Some more sophisticated, future-thinking hospitals care about interoperable electronic health records (EHRs). Traditionally, nursing center and hospital EHRs are designed to measure and collect different data. However, “Information must be able to transfer electronically between settings and practitioners. We need to make sure that information travels with patients through different sites of care,” says Dheeraj Mahajan, MD, of Chicago Internal Medicine Practice and Research. “This is a top goal for CMS [the Centers for Medicare & Medicaid Services].”

While hospitals don’t necessarily expect nursing centers to have telemedicine capabilities, it can be a selling point—especially in rural areas or areas where specialists such as cardiologists and neurologists are in short supply.
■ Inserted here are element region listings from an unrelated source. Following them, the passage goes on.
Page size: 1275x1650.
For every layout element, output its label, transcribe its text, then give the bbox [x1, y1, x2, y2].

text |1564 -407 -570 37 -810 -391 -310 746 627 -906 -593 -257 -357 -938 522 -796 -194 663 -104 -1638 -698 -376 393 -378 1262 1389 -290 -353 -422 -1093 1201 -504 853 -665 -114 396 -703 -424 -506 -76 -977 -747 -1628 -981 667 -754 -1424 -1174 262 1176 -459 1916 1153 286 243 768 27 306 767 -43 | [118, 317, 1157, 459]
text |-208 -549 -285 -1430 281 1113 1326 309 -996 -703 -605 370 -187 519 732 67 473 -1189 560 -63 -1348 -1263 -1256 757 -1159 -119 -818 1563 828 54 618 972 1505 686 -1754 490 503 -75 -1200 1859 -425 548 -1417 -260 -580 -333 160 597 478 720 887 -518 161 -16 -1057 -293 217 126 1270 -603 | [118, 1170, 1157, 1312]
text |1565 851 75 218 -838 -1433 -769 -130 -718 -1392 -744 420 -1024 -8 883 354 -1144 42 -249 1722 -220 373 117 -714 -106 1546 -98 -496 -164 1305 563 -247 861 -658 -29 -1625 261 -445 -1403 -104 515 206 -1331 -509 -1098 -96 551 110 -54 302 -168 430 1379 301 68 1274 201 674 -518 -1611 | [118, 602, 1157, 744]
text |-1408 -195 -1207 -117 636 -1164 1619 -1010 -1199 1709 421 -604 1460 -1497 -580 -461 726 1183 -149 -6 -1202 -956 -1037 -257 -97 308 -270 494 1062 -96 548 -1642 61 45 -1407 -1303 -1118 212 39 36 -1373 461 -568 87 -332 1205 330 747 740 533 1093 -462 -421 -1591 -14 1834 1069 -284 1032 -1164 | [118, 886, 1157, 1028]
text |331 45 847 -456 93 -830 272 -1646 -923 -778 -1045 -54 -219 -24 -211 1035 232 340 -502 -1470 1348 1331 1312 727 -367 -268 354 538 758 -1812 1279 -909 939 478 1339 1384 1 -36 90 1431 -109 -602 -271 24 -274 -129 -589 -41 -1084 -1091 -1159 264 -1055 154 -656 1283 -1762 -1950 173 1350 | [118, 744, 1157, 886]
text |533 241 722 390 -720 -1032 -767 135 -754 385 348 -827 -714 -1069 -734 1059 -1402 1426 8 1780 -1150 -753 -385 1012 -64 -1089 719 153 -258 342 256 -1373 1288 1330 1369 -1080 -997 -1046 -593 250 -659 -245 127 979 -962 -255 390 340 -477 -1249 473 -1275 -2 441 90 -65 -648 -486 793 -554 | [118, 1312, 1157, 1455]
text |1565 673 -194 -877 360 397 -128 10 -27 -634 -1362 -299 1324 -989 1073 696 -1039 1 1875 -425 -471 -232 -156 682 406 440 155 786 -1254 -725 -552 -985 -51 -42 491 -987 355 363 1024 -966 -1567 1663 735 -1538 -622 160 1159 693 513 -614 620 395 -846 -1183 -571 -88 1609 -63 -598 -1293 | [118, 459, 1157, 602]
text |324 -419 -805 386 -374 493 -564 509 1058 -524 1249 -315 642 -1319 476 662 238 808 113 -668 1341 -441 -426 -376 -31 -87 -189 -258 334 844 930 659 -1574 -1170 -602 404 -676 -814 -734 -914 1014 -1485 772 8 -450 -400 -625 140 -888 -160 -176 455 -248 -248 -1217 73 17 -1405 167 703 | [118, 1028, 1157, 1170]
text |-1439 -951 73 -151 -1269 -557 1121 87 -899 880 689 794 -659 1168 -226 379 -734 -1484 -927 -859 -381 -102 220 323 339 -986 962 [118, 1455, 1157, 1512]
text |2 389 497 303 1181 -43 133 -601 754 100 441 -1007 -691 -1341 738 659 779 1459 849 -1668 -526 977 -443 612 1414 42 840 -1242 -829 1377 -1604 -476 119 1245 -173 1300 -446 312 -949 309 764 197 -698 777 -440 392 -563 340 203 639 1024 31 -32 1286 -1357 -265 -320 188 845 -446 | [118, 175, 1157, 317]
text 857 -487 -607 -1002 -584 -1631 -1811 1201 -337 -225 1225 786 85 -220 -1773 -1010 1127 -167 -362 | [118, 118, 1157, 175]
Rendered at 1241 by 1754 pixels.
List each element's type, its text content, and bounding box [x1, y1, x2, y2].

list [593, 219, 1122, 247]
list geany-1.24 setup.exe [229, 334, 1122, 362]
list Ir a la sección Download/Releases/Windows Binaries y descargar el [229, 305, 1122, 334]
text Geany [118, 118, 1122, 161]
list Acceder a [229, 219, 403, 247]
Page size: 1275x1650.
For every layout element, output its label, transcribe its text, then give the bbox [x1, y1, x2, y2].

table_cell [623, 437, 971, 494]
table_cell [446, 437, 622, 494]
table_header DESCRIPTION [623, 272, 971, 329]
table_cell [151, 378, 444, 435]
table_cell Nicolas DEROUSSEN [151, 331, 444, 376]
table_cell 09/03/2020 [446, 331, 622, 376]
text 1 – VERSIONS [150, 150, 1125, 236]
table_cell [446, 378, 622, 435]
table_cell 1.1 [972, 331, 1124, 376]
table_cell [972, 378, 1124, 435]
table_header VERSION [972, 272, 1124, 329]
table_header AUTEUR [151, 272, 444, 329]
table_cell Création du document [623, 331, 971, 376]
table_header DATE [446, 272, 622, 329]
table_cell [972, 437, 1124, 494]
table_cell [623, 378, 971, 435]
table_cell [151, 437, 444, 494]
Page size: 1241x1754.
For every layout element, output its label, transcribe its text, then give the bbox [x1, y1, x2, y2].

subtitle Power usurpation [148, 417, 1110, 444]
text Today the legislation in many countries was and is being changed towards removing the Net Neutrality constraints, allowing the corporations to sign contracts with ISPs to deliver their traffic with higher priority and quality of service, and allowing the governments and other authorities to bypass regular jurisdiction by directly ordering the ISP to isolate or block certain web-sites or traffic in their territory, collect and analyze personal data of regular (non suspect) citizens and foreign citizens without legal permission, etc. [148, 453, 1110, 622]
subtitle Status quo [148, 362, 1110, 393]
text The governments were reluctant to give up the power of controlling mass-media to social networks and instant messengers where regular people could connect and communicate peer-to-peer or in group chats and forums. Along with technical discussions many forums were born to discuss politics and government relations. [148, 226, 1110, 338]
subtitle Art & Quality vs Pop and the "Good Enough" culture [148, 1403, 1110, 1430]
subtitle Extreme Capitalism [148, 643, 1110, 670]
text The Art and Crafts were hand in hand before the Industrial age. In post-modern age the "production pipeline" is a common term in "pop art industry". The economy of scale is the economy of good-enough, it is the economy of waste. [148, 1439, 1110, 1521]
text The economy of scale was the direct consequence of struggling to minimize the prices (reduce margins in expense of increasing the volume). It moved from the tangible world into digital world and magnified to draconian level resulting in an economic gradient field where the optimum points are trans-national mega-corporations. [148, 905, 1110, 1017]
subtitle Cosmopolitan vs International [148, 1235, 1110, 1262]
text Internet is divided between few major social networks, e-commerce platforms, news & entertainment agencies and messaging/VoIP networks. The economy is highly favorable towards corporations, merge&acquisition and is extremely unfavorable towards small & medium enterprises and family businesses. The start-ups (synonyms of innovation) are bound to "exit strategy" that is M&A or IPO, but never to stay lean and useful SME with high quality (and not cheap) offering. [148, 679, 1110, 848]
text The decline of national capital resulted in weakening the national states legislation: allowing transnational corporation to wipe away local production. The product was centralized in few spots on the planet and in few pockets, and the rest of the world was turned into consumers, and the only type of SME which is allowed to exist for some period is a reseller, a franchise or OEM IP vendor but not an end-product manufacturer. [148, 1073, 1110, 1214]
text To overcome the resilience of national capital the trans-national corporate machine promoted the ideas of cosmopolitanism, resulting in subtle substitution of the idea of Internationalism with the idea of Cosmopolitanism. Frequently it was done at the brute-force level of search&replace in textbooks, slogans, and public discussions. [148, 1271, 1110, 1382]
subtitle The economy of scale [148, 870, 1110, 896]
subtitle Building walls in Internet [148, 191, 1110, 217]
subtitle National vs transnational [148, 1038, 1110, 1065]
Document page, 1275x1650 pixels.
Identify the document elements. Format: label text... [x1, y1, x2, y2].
“Telehealth is something that hospitals are using,” Joanna Hiatt Kim at the American Hospital Association points out.

Depending on the hospital and the demographics of the region, the ability to provide telemedicine can add value to a nursing center’s relationships with hospitals. Nonetheless, “Telemedicine is an expensive proposition in the post-acute and long term care space. You need the right population to support it,” says Jason Heffernan, MD, of West Coast TeamHealth.

The good news is that CMS has begun to embrace telemedicine. To date, a number of covered services—including skilled nursing center subsequent care visits, advance care planning, follow-up visits, annual depression screenings, and caregiver health risk assessments—can be provided via telemedicine.